Exponential likelihood at different location

Hi!

New on this discourse :slight_smile: I have searched for similar questions but couldn’t find one (apologies if I overlooked something).

My problem is the following (also described in somewhat more detail here. I have a linear function, that I would like to recover, but the “noise” on the data is exponential: only going upwards from the regression line I am after:
Regression_exponential_likelihood
The red line is the line to be recovered.

Usually (read: with e.g. a Normal likelihood) I can do something like

with pm.Model() as linreg:
    sigma = pm.HalfCauchy('sigma', beta=10, testval=1.)
    intercept = pm.Normal('Intercept', 0, sigma=20)
    x_coeff = pm.Normal('Slope', 0, sigma=20) 

    likelihood = pm.Normal('y', mu=intercept + x_coeff * x,
                        sigma=sigma, observed=y)

    trace = pm.sample()

This works, because the Normal distribution has a location parameter (the mean, mu). The Exponential does not have a location parameter, it is always at 0. I need it to be away from that, on the regression line I am trying to find.

I have solved it in a bit of a hacky way:

class shiftedExp(pm.Exponential):
    def __init__(self, lam=1., shift=0, *args, **kwargs):
        super().__init__(lam=lam, *args, **kwargs)
        self.lam = lam
        self.shift = shift
    
    def logp(self, value):
        return super().logp(value-self.shift)

And then I use the shiftedExp as my likelihood. As far as I can tell this works nicely, but I was wondering:

  1. Did I overlook a built-in way of doing this?
  2. Is this acceptable/recommended?
  3. Would it be worth having an optional shift (or loc, in more scipy-like lingo) parameter in the definition on the Exponential distribution. I think the changes in the code can be fairly trivial. If this sounds worthwhile to people, I’d be up to give it a try, but I would likely need some guidance, as it would be my first contribution…

Thanks!
Marcel

1 Like

Looks like a simple and clean solution to me.

@harcel I agree with @ricardoV94 that your solution is a simple and clean one. But I agree with your third point—I’ve been wanting an offset parameter (akin to scipy loc) for some of the distributions, including the Exponential class, and was wondering if this is something the developers were considering.

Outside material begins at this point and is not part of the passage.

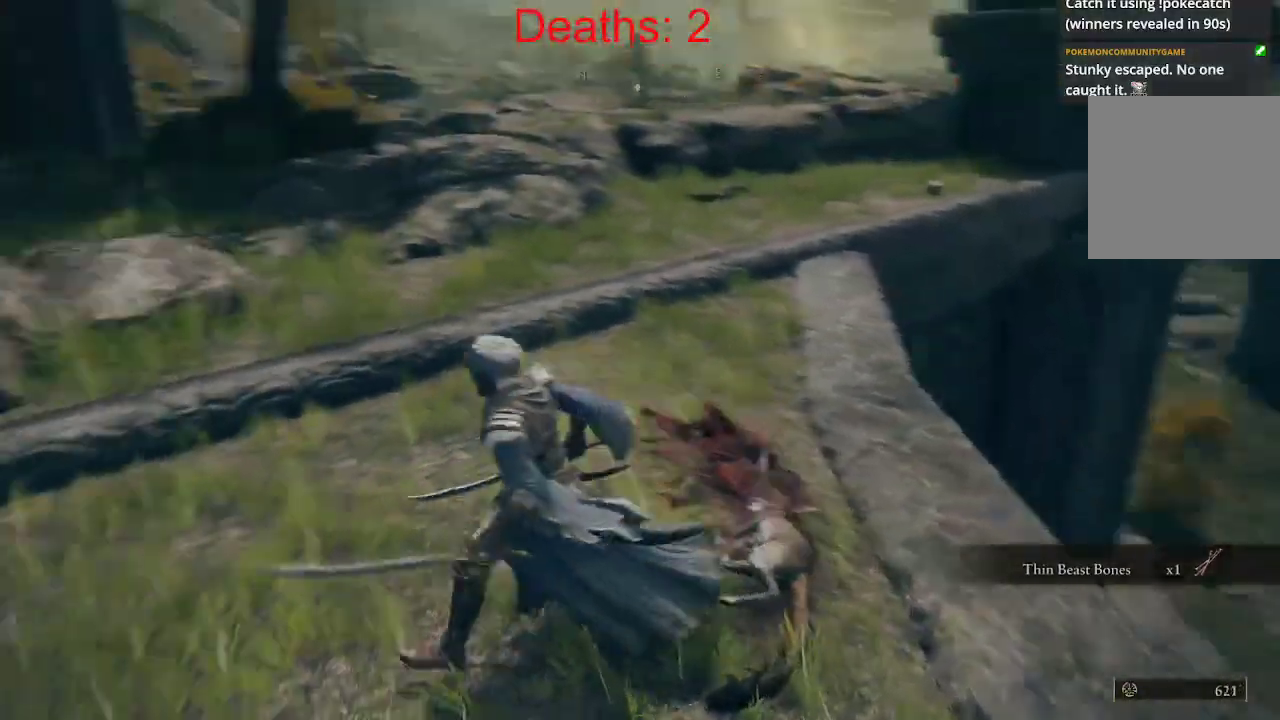
{"dt_ms": 500, "buttons": [], "left_stick": "up-left", "right_stick": "center", "events": [[67, "left_stick", "up-left"], [283, "right_stick", "center"]]}
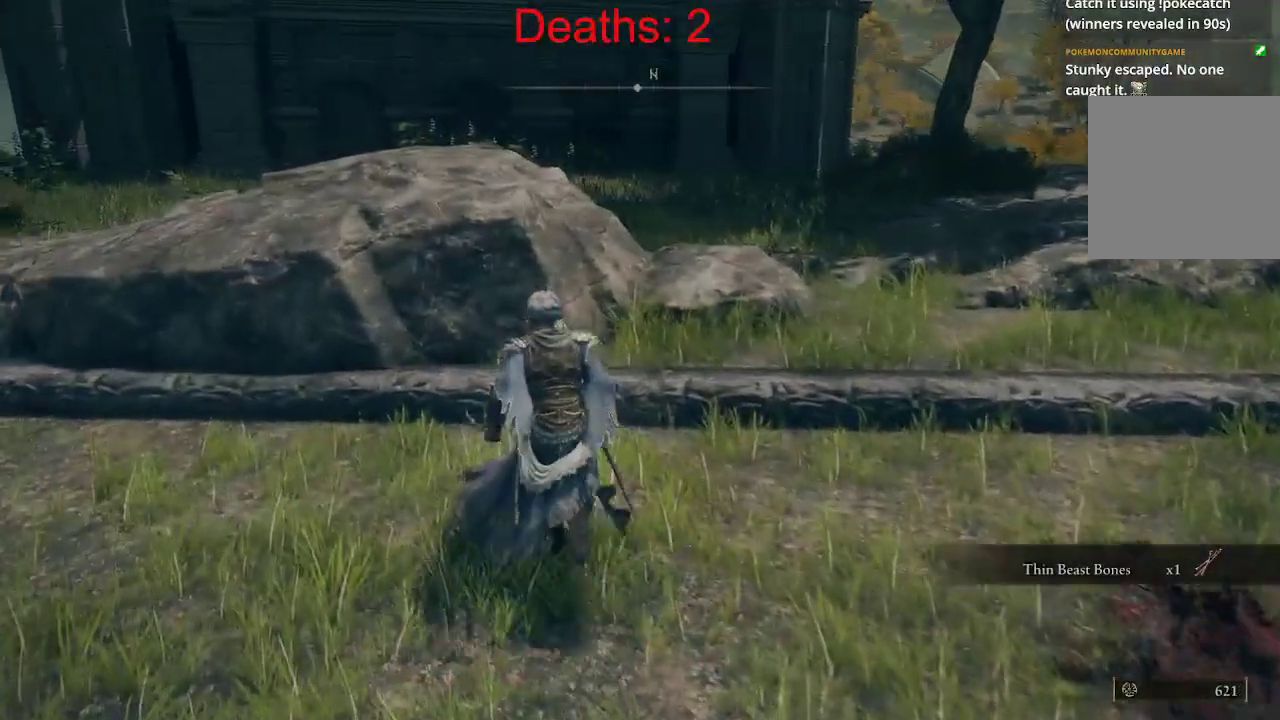
{"dt_ms": 500, "buttons": [], "left_stick": "center", "right_stick": "center", "events": [[133, "left_stick", "center"]]}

But to address your question, I was trying to think of a way of doing it that is built in and in line with your Normal example. The solution I came up with was to have the exponentially distributed error as an additive term to your mu= in your pm.Normal() likelihood definition and using a small and constant value for sigma=, as shown below.

First some test data:

x = np.array(range(0, 100))
m = 0.1
b = 10
scale = 2
err = sp.stats.expon.rvs(scale=scale, size=len(x), random_state=42)

y = m*x + b + err

plt.plot(x, y, '.')
plt.plot(x, m*x + b, '-')

example
I model this by creating a hierarchical parameter for the exponential decay (lam) but then use that to generate a bunch of independent error variables err for each of your data points. Like so:

 sigma_vals = np.array([0.1]*len(x))

with pm.Model() as m:
    lam = pm.HalfCauchy('err_lam', beta=10)
    intercept = pm.Normal('intercept', mu=0, sigma=20)
    slope = pm.Normal('slope', mu=0, sigma=20)
    
    err = pm.Exponential('errors', lam = lam, shape=[len(x),])
    
    y_vals = slope*x + intercept + err
    obs = pm.Normal('y', mu = y_vals, sigma=sigma_vals, observed = y)
    
    samps = pm.sample(1000)

Which returns the correct posteriors:
arviz.plot_posterior(samps, var_names=['intercept', 'slope', 'err_lam']);

The downside to this approach seems two-fold:

  1. One needs to specify an arbitrary value for sigma in the model (i.e. sigma_vals)
  2. One ends up with a bunch of extraneous variables associated with the error on each data point (i.e. err) (which I have omitted in the plot_posterior call)

I’m curious if there’s anything else people think is particularly wrong-headed about this approach or if they have suggestions for improvements.

1 Like

Thank you both for responding! @jstanley I like your approach! I would worry a little bit about interaction between your fixed value of sigma and the inferred posteriors for err_lam, but I guess that is something that can be checked after the fact.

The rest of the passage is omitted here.